Jennifer Lawrence d Leonardo DiCaprio in Don't Look Up

Jennifer Lawrence d Leonardo DiCaprio in Don’t Look Up

Con l’aiuto del Covid che accelerava la visione a casa, Netflix era in piena attività. Ma l’atteggiamento arrogante di Hastings e Sarandos ha reso “Netflix” una parolaccia nel settore e ha fatto presagire le difficoltà che avrebbe dovuto affrontare quando, nel 2022, non ha raggiunto i suoi obiettivi di abbonati e il prezzo delle azioni è crollato, scatenando una flessione in tutto il settore dello streaming. Ankler ha raccontato la storia di un produttore che si è imbattuto nei due uomini a un evento e li ha affrontati, dicendo: “State facendo davvero fatica a concludere un affare decente”.

“Sì!
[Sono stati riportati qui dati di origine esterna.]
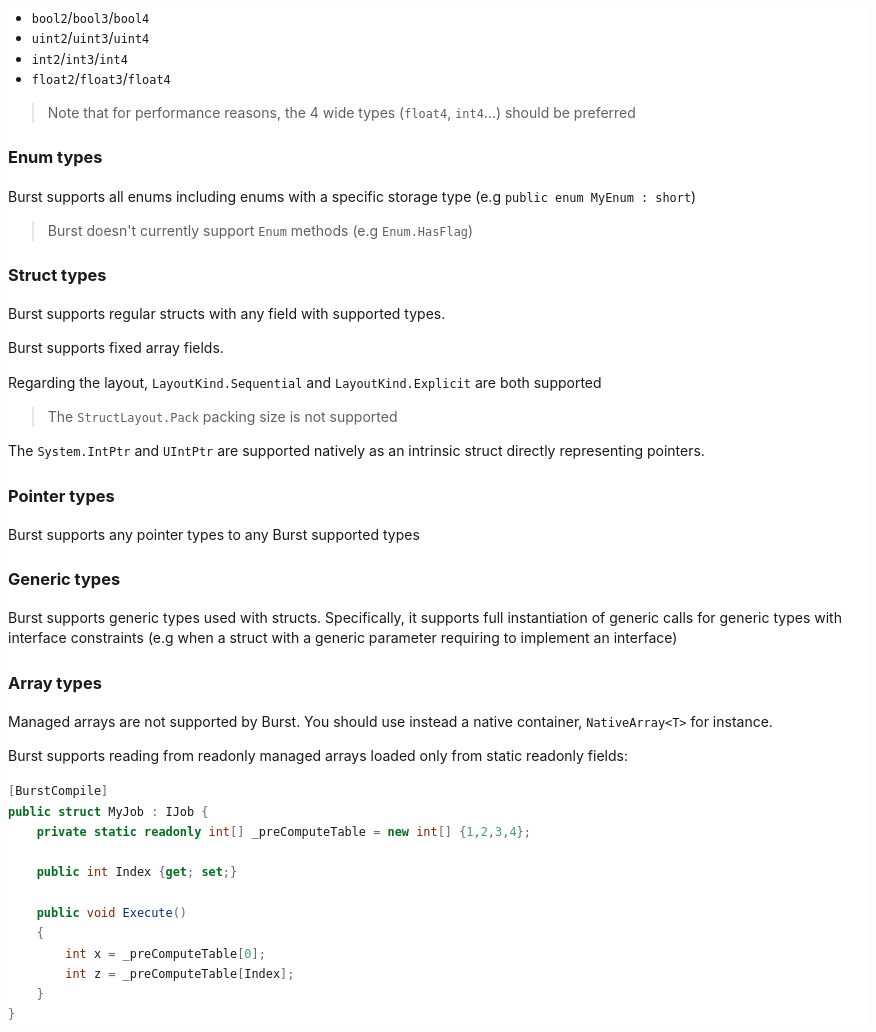 - `bool2`/`bool3`/`bool4`
- `uint2`/`uint3`/`uint4`
- `int2`/`int3`/`int4`
- `float2`/`float3`/`float4`

> Note that for performance reasons, the 4 wide types (`float4`, `int4`...) should be preferred

### Enum types

Burst supports all enums including enums with a specific storage type (e.g `public enum MyEnum : short`)

> Burst doesn't currently support `Enum` methods (e.g `Enum.HasFlag`)

### Struct types

Burst supports regular structs with any field with supported types.

Burst supports fixed array fields.

Regarding the layout, `LayoutKind.Sequential` and `LayoutKind.Explicit` are both supported

> The `StructLayout.Pack` packing size is not supported

The `System.IntPtr` and `UIntPtr` are supported natively as an intrinsic struct directly representing pointers.

### Pointer types

Burst supports any pointer types to any Burst supported types

### Generic types

Burst supports generic types used with structs. 
Specifically, it supports full instantiation of generic calls for generic types with interface constraints (e.g when a struct with a generic parameter requiring to implement an interface)

### Array types

Managed arrays are not supported by Burst. You should use instead a native container, `NativeArray<T>` for instance.

Burst supports reading from readonly managed arrays loaded only from static readonly fields:

```c#
[BurstCompile]
public struct MyJob : IJob {
    private static readonly int[] _preComputeTable = new int[] {1,2,3,4};

    public int Index {get; set;}

    public void Execute()
    {
        int x = _preComputeTable[0];
        int z = _preComputeTable[Index];
    }
}
```
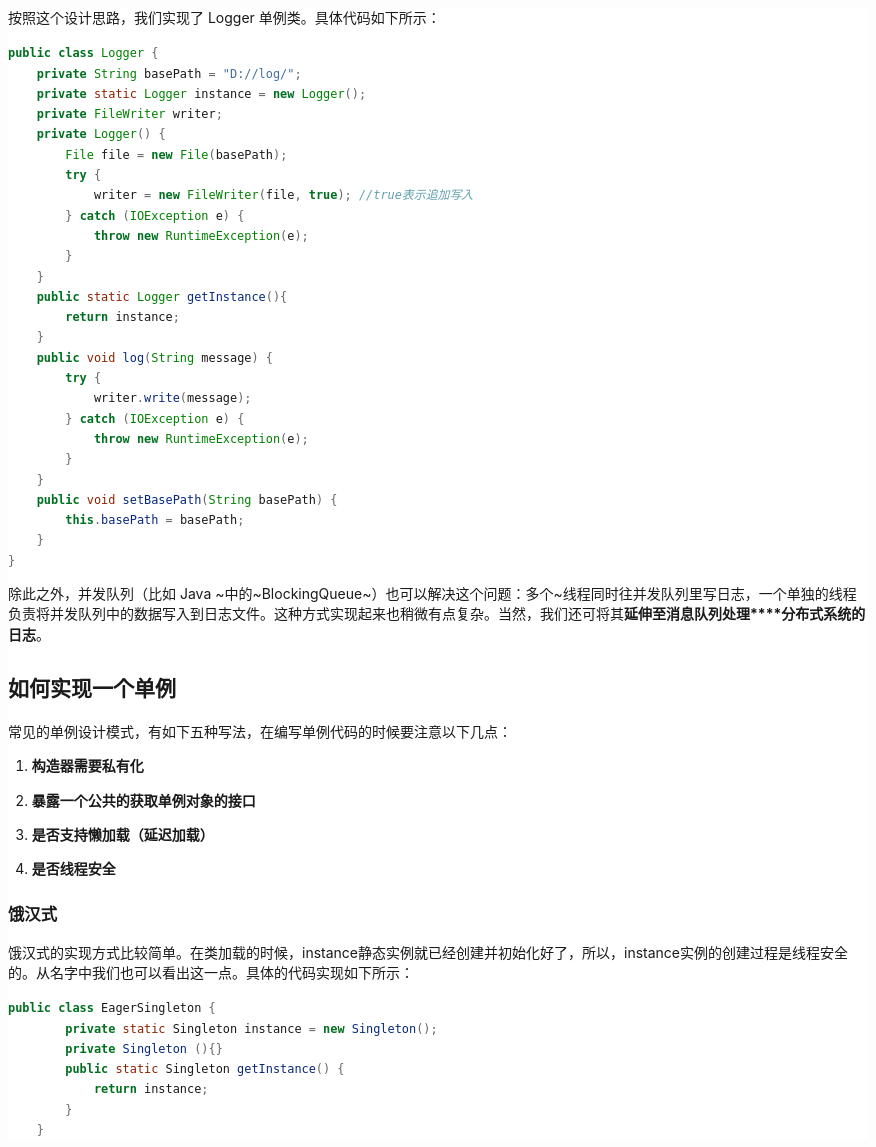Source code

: 按照这个设计思路，我们实现了 Logger 单例类。具体代码如下所示：

```java
public class Logger {
	private String basePath = "D://log/";
	private static Logger instance = new Logger();
    private FileWriter writer;
    private Logger() {
        File file = new File(basePath);
        try {
            writer = new FileWriter(file, true); //true表示追加写入
        } catch (IOException e) {
            throw new RuntimeException(e);
        }
    }
    public static Logger getInstance(){
        return instance;
    }
    public void log(String message) {
        try {
            writer.write(message);
        } catch (IOException e) {
            throw new RuntimeException(e);
        }
    }
    public void setBasePath(String basePath) {
        this.basePath = basePath;
    }
}
```



除此之外，并发队列（比如 Java ~中的~BlockingQueue~）也可以解决这个问题：多个~线程同时往并发队列里写日志，一个单独的线程负责将并发队列中的数据写入到日志文件。这种方式实现起来也稍微有点复杂。当然，我们还可将其**延伸至消息队列处理****分布式系统的日志**。

## **如何实现一个单例**

常见的单例设计模式，有如下五种写法，在编写单例代码的时候要注意以下几点：

1.  **构造器需要私有化**

2.  **暴露一个公共的获取单例对象的接口**

3.  **是否支持懒加载（延迟加载）**

4.  **是否线程安全**

### 饿汉式 

饿汉式的实现方式比较简单。在类加载的时候，instance静态实例就已经创建并初始化好了，所以，instance实例的创建过程是线程安全的。从名字中我们也可以看出这一点。具体的代码实现如下所示：

```java
public class EagerSingleton {
        private static Singleton instance = new Singleton();
        private Singleton (){}
        public static Singleton getInstance() {
            return instance;
        }
    }
```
Lo sappiamo!”. “Perché trattate così persone come noi, che vi portano progetti?”. “Tornerete”. In altre parole, non era perché erano “stronzi”, ma per una questione di potere. Facevano i difficili perché potevano. Come ha spiegato un altro produttore, “una volta la città si reggeva sulla paura e sull’avidità. Ora si basa su: tornerai”. E un altro ancora: “Una volta si trattava di una stretta di mano, e a volte i contratti non venivano firmati finché non veniva consegnato lo spettacolo”. Ora, “tutto deve passare attraverso affari commerciali. Netflix e gli streamer hanno distrutto il lato relazionale del business. Non c’è più fiducia né relazione. Ora è solo business”.